Smalltalk › Squeak › Squeak VM

Time primHighResClock truncated to 32 bits in 64 bits VMs.

_‹ Previous Topic Next Topic _›

Classic

List

Threaded

9 messages Options

Juan Vuletich-3

Time primHighResClock truncated to 32 bits in 64 bits VMs.

Hi Folks,

In 32 bit Cog VMs, `Time primHighResClock` answers LargePositiveInteger,
presumably up to 64 bits. This would mean a rollover in 167 years on a
3.5GHz machine.

But on 64 bit Cog and Stack Spur VMs, it answers a SmallInteger that is
truncated to 32 bits. This means a rollover in about one second.

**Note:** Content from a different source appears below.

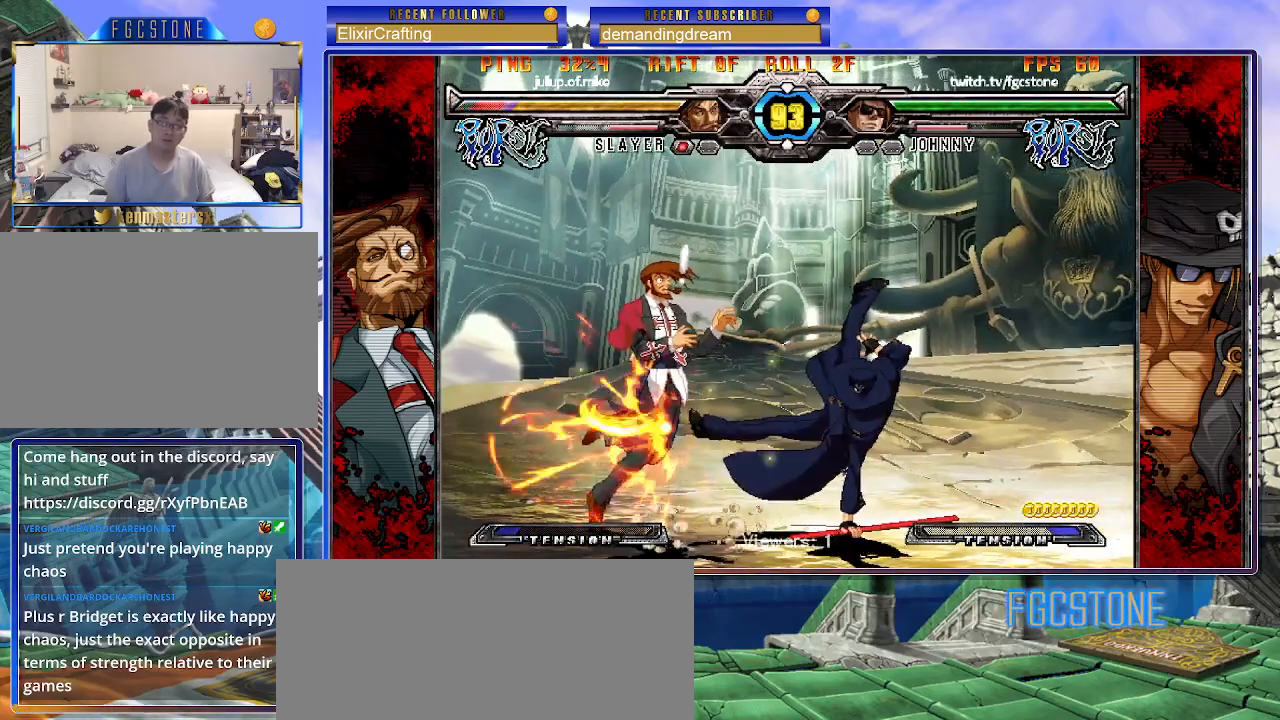
{"buttons": [], "left_stick": "up-left", "events": [[17, "left_stick", "center"], [33, "HS", "down"], [100, "HS", "up"], [417, "left_stick", "up-left"]]}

I guesss this is a bug. Answering a SmallInteger, truncating the CPU 64
bit counter to 60 bits would be ok. I think it makes sense to restrict
answer to SmallInteger to avoid allocation, and a rollover every 41
years is not too much :)

Thanks,

--
Juan Vuletich
www.cuis-smalltalk.org
https://github.com/Cuis-Smalltalk/Cuis-Smalltalk-Dev
@JuanVuletich

David T. Lewis

Re: Time primHighResClock truncated to 32 bits in 64 bits VMs.

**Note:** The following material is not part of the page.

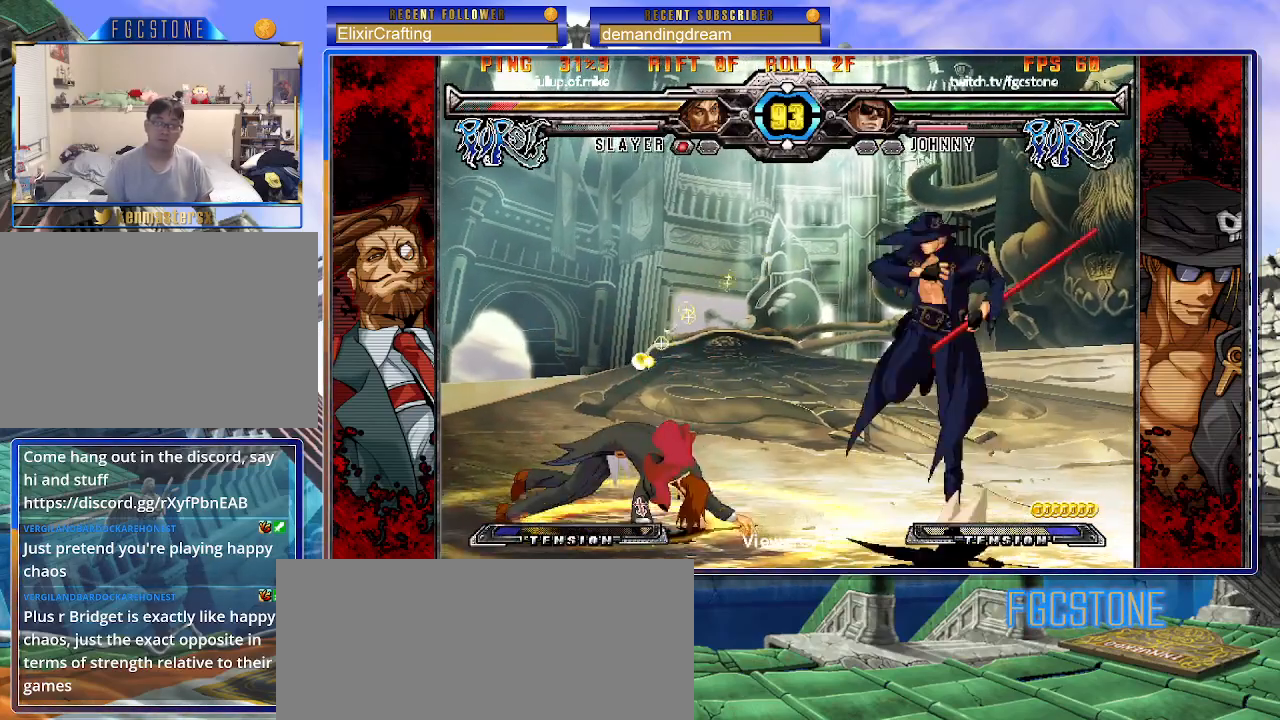
{"buttons": [], "left_stick": "left", "events": [[100, "left_stick", "center"], [483, "left_stick", "left"]]}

On Thu, Dec 28, 2017 at 09:32:46AM -0300, Juan Vuletich wrote:

>
> Hi Folks,
>
> In 32 bit Cog VMs, `Time primHighResClock` answers LargePositiveInteger,
> presumably up to 64 bits. This would mean a rollover in 167 years on a
> 3.5GHz machine.
>
> But on 64 bit Cog and Stack Spur VMs, it answers a SmallInteger that is
> truncated to 32 bits. This means a rollover in about one second.
>
> I guesss this is a bug. Answering a SmallInteger, truncating the CPU 64
> bit counter to 60 bits would be ok. I think it makes sense to restrict
> answer to SmallInteger to avoid allocation, and a rollover every 41
> years is not too much :)
>
> Thanks,
>
> --
> Juan Vuletich
> www.cuis-smalltalk.org
> https://github.com/Cuis-Smalltalk/Cuis-Smalltalk-Dev
> @JuanVuletich
>
>

Attached is the #primHighResClock accessor for Squeak/Pharo users.

I don't see anything obviously wrong with the primitive, although maybe it
involves the handling of positive64BitIntegerFor: in the 64-bit VM.

The primitive is:

primitiveHighResClock
"Return the value of the high resolution clock if this system has any. The exact frequency of the high res clock is undefined specifically so that we can use processor dependent instructions (like RDTSC). The only use for the high res clock is for profiling where we can allocate time based on sub-msec resolution of the high res clock. If no high-resolution counter is available, the platform should return zero."
<export: true>
self pop: 1.
self push: (self positive64BitIntegerFor: self ioHighResClock).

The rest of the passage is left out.